$53,200 USD | Sold
| Monterey, California
- Exceptionally rare example of one of Japan’s first homologated sports cars
- Refinished in the original Grand Prix Maroon
- Retains its original interior
With its eye on the MGB GT, Nissan unveiled its Fairlady Z fastback coupe in the late 1960s. The car’s striking long hood and short tail proportions proved just right for magazine covers and bedroom posters, but enthusiasts appreciated its balanced handling and torquey inline six-cylinder engine.
The Z proved especially popular in the U.S., where it was marketed as the Datsun 240Z. However, the American market missed out on the Group 4 homologation special introduced in 1971—the Japan-only Fairlady 240ZG. The “G” in its name stood for “Grand,” which fits its larger-than-life styling. The 240ZG enjoys legendary status in Japan thanks to its 1972 Fuji Grand Champion Series win.

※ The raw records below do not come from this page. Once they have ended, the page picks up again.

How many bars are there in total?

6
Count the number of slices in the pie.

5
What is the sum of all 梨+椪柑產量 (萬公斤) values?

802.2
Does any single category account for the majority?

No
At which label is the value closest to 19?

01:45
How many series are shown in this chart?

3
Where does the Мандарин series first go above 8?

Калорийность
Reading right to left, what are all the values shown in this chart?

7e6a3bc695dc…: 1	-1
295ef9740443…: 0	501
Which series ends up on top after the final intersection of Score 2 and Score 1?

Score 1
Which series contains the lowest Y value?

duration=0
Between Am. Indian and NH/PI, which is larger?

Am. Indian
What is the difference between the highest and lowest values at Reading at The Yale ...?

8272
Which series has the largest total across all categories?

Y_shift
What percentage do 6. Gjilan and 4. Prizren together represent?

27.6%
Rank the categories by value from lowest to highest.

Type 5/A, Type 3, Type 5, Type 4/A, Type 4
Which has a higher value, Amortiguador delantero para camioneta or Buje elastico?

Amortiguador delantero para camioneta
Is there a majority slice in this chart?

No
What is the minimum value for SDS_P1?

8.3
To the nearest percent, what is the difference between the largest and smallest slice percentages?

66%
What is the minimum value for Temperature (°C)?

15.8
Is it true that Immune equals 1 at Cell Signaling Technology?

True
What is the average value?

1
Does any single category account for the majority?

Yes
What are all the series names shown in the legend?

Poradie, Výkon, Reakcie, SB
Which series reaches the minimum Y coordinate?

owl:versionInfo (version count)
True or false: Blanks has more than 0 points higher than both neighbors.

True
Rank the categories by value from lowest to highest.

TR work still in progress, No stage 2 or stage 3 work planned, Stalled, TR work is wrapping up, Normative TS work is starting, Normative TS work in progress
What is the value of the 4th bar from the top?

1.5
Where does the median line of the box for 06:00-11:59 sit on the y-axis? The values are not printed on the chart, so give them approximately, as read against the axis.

The differences between the Z and ZG are immediate at first glance. The squat fiberglass nose with acrylic headlight covers cheat the wind and give the coupe its own styling personality and channels stylist Yoshihiko Matsuo’s early designs. The over-fenders riveted to its body begged for wider wheels, just like the Group 4 cars. A mere three colors were offered, the most striking of which was the Grand Prix Maroon of the 240ZG offered here.
This authentic example—a factory-original Fairlady 240ZG—is well known among Japanese car collectors. It was delivered new in the Shinagawa ward of Tokyo. More recently, it was treated to a thorough refurbishment that included a new paint job in its original shade. Its signature over-fenders remain striking. Inside, the 240ZG retains its original black vinyl upholstery. A Datsun racing steering wheel provides a good view of its hooded gauges. A period Nissan AM radio takes up residence low on its dashboard.
Underhood, the 2.4-liter inline six shows some evidence of use but has been thoroughly detailed. New, original-specification shock absorbers are said to provide a comfortable yet sporty ride. The original wheels have been swapped for period-style Watanabe wheels and a rear strut brace is its only other visual modification.
This 240ZG is one of a mere handful—if even that many—in the U.S.